Re: 400 SBC + standard shift

Originally Posted by wesilva
Here's the easiest route if your going 400 and considering a T56 swap. As stated, the 400 is externally balanced unless.....you begin your build with an internally balanced crankshaft from Eagle or Scat. Scat has a very affordable Cast Steel internally balanced 400 crank. Under $250 last I checked. Then you can use the Centerforce T56 flywheel for internally balanced SBC cranks. They can be obtained used on this site and ebay. They are fairly common. These are the least expensive flywheels for a T56 swap involving older 2 piece main seal blocks. An LT-1 flywheel will not work. It's for a one piece main seal block.

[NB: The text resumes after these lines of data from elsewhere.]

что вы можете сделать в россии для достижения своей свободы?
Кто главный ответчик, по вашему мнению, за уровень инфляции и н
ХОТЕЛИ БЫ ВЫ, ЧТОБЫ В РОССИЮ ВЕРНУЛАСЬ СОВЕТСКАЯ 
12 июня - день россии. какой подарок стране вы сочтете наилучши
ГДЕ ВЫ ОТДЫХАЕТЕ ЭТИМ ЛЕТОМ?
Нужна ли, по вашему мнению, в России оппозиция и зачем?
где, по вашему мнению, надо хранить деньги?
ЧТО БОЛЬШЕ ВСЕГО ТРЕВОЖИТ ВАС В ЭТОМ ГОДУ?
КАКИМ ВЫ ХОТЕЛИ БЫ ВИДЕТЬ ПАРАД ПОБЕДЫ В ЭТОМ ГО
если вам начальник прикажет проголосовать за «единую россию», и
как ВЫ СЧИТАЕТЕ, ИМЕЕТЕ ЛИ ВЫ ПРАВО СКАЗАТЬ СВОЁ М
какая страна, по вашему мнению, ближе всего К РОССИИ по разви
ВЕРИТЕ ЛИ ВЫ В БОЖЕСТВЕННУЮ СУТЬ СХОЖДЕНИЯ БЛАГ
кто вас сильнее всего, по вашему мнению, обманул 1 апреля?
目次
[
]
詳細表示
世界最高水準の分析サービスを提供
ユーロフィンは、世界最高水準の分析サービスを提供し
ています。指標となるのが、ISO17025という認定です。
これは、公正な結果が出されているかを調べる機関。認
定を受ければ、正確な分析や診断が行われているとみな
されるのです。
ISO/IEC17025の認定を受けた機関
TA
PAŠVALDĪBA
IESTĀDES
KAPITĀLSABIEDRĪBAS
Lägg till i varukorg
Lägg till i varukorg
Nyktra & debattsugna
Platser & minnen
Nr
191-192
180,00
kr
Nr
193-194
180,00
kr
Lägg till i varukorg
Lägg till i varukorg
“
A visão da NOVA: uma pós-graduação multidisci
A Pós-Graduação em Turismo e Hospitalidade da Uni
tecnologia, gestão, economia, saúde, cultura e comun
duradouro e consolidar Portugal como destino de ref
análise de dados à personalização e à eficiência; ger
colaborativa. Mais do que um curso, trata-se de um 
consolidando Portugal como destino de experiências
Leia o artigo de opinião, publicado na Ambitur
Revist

Another affordable route is go 383 using a one piece main seal 350 block as the foundation. Again....use a 383 Eagle or Scat internally balanced crankshaft and then you can use the cheap, easy to find LT1 flywheel.
very true. Besides, an aftermarket crank is a cheap investment for building a solid bottom end. - as for the 383, personally, I like bore size. Increasing bore is a bigger hp boost than increasing stroke. Stroke does more to widen the powerband.

as for the clutch, Pat is right on. That 1/2" of disc isn't much. - as for the trans/flywheel compatibility, that all comes down to the trans that you buy. If you go to an aftermarket T56(not an OE takeout) you can buy one to drop behind a standard sbc flywheel/clutch/bellhousing assembly.

Last edited by Shagwell; Nov 29, 2007 at 01:14 PM.